Libraries gave us power
Then work came and made us free
What price now for a shallow piece of dignity.
(Design for Life – Manic Street Preachers)

Don’t leave me here this place is for savage
Shot to pieces back in the heaven
Back in hell fire and running the gate
Starting a riot and plan an escape
Babies growing up asking questions
Looking for help for life and lessons.
(The Wonderwhy – Wolf Alice)

I predict an earthquake up in here
Cause we throw bombs on it.
(Earthquake – Labrinth)

And this was just a random selection! Plenty of lament but sometimes (often?) without much hope. Today’s prophets are quite open about the perceived failure of the church to address their concerns:

Just looking for a protector
God never reached out in time
There’s love, there is a saviour
But that aint no love of mine.
(Silk – Wolf Alice)

Cause somewhere in the bible says that we’re all sinners
Now far away from what I believe, the world is fade
And I’m with the sheep
So recreate me, and make me pure
Maybe I’ll be half the man I was before.
(Under the Knife – Labrinth)


Remember these are the songs that are joined in with gusto at Festivals, danced to and listened to on ipods. The words of our modern prophets are the soundtrack of our generation. But where is the hope?

Turning again to Jeremiah, Walsh points out that even in the desperation of captivity and the hopelessness of Israel’s situation, he did a simple thing – he bought a field in enemy territory. This was a powerful symbol of hope that one day that land would be restored. The prophet also offered the sign of a new relationship with God, the new covenant that would be written on people’s hearts:
We live our lives in terms of hope. And if there is no possibility for renewal, return, reconciliation, if there is no hope for redemption, then in the face of exile, despair is the only option. (88)
God calls God’s people through the words of Jeremiah to make the best of their exile by buying land, building houses, marrying and having children; but at the same time they are never to lose sight of the promise that one day they will be restored to become again the people they were destined to be.

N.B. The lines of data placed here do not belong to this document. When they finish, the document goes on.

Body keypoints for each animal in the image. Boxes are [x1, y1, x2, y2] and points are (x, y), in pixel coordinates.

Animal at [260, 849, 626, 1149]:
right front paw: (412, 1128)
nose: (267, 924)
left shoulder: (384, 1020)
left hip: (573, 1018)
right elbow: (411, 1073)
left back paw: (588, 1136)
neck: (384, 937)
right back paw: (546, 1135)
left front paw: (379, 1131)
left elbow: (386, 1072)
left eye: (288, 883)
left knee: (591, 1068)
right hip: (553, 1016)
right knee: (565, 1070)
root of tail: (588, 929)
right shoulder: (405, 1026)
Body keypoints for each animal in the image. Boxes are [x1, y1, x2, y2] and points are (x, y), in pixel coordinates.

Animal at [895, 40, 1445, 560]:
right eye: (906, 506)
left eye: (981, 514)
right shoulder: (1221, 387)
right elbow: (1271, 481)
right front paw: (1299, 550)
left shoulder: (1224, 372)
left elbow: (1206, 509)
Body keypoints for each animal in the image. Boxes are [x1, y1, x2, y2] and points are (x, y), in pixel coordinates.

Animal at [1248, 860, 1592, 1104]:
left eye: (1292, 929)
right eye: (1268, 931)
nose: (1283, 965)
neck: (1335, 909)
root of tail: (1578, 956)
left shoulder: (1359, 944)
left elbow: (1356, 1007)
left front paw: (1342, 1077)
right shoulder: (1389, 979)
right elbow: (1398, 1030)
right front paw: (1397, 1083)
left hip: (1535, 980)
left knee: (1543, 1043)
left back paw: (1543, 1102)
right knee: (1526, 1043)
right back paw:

Such engagement with the culture of our day is I feel essential if we are to make sense of what it means to be Christian people in 21st Century. We need to listen to the lament of popular culture, we need to rediscover the importance of prophecy; we need publicly to shed tears for what the world has become. But at the same time we must make connections between what is, what might be and what can be, as we live out the hope that is within us.